The course then speaks of forces between the factors, basically connoting causality or correlation. As I explained above, it takes two factors to create a force. Kumu represents these forces graphically as connections between the elements. In the course, the format used is + and - signs. This is where categorization of factors as either upstream or downstream and very often both.
A connection originates with either a plus sign meaning an increase in that factor (cause/upstream) or a minus sign meaning a decrease in that factor and ends in either a plus or minus sign to the connecting factor (effect/downstream). So an increase/decrease in A can lead to an increase/decrease in B and all the combinations possible. It can also mean moves in the same or opposite direction as in when A moves in a certain direction B moves either in the same direction or the opposite direction.
Again, any actual connections between factors representing causal relationships or forces have not been established at this point. Factors are grouped together first as either enablers or inhibitors and then categorized under a set of common characteristics or what the course called “themes”.

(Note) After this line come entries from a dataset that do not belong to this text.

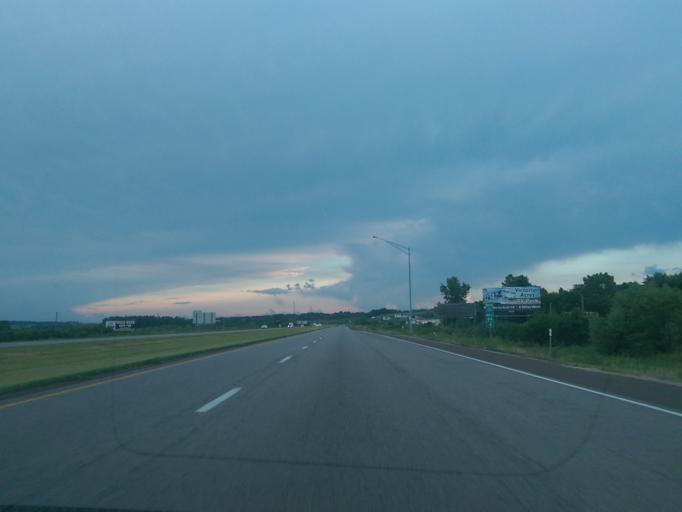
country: US
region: Missouri
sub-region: Holt County
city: Mound City
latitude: 40.1355
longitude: -95.2388
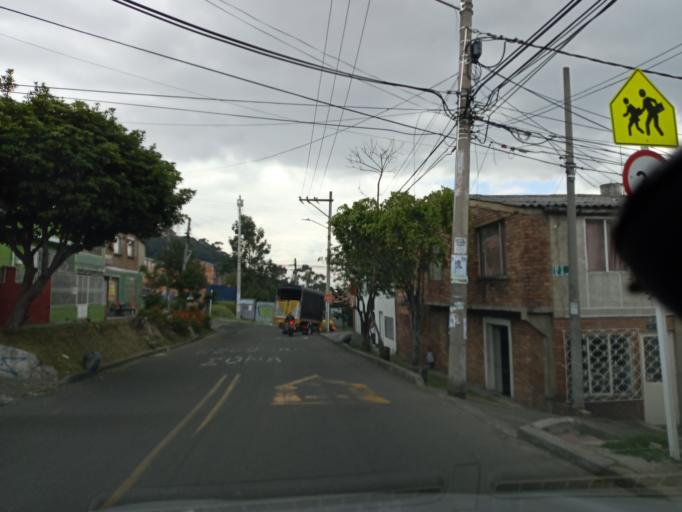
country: CO
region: Bogota D.C.
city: Bogota
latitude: 4.5680
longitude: -74.1056
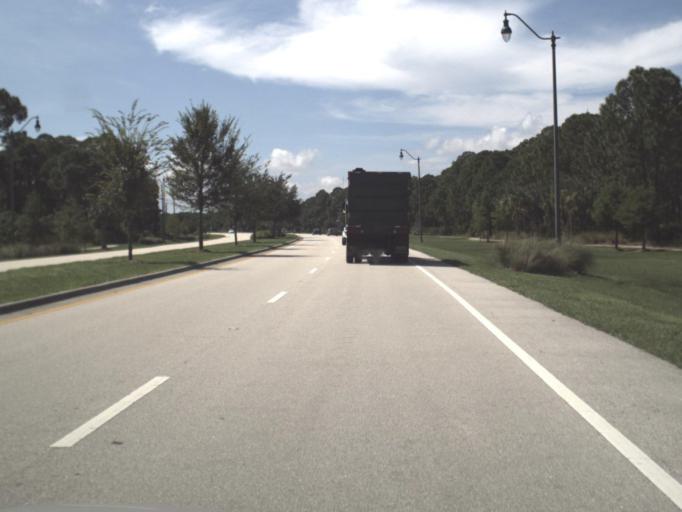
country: US
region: Florida
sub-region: Sarasota County
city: North Port
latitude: 27.0428
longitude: -82.1613
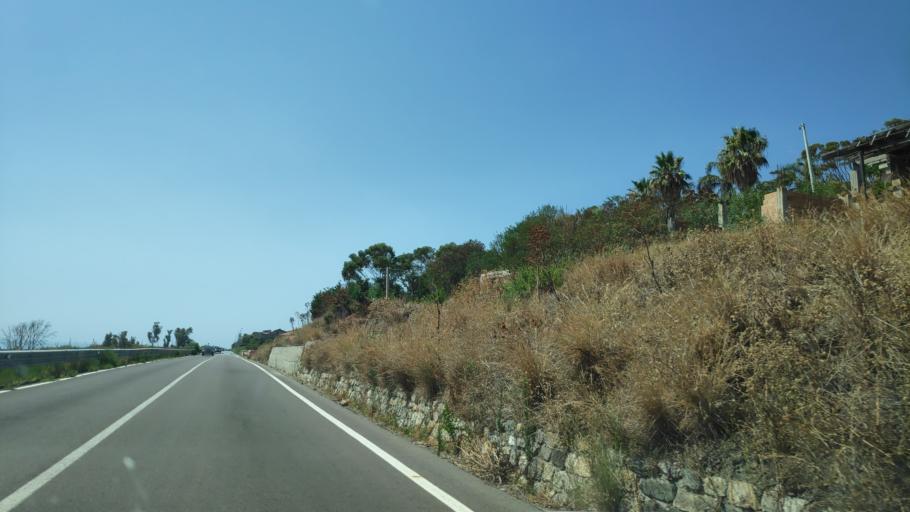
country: IT
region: Calabria
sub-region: Provincia di Reggio Calabria
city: Brancaleone-Marina
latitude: 37.9968
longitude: 16.1225
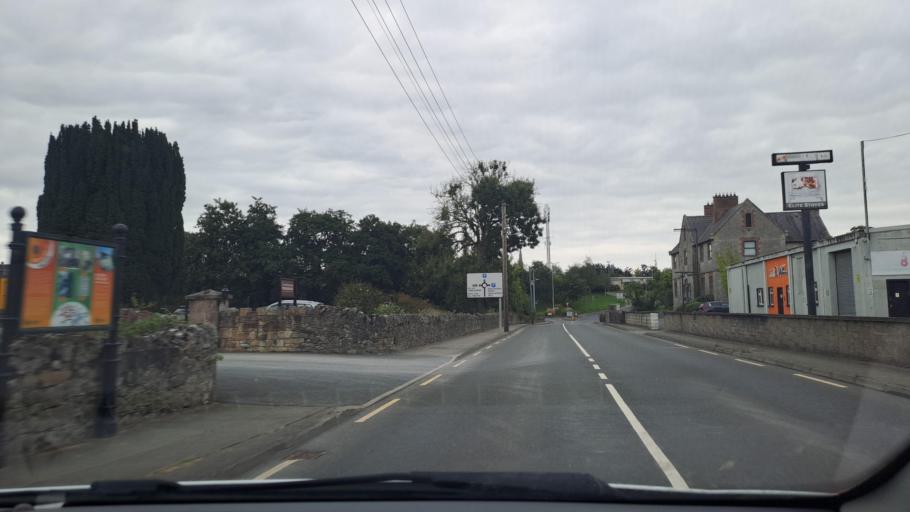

Taking a step back with the benefit of some hindsight, themes are part of the dynamic assembly mentioned above occurring after factor collection, separating enabling forces from inhibiting forces and then subsequently combining such forces into various themes or collections of common ideas. Themes illuminate the related forces at work within the system.
My own Systems Practice approach avoids lumping factors or blending them together by a common label to make them more homogeneous even though based on different aspects or perspectives, instead emphasizing a diversity of ideas across themes.
Factors under Systems Practice hopefully then retain a certain independence or isolation from being made to specifically serve solely one side of the system conflict or the other until their influences within the larger system are determined. They are often shown to have counterparts that they were either influenced by or that they influenced or as said above more likely both.
So a collection of related enabling factors should become a cluster of enabling or an enabling theme and the same is done then with inhibiting factors. Similar, it would seem, to the practice of separating outside, edge puzzle pieces from inside ones or sky pieces from the ground pieces.
It is presumed to be less confusing for a group if the clusters are made up of either all enablers or all inhibitors. There can be enabling factors that drive the cost of living down alongside inhibitors that drive that same cost of living up. It will be suggested then doing two different types of loops based on a particular thematic cluster, one for the dynamics that drive the cost of living down and then another one on the dynamics that drive the cost of living up when creating systems maps with Kumu.
Another reason for separating forces into two groups of enablers and inhibitors is to ensure that the group is putting sufficient attention on those factors that make things better in the current system configuration before merging them into loops and not only focusing on those that were making things worse.
The tendency had been for past groups doing the mapping to focus on what was not working, what was making things worse, giving too little attention to the things that stabilized the system or that could have even made things better. It is hoped that focusing on enablers and inhibitors separately gets groups to put significant attention looking for those "forces" or phenomena that aren't thought about in the first place, particularly on the enabler side of the equation. Sometimes this might require taking a second look.
So the group has various collections of factors organized into different themes bringing up again the image of a puzzle party, though a closer analogy would be if instead of puzzle pieces each person brought their own photos of their particular perspective to create one common photo collage. What is being sought is moving from talking about things to creating a story.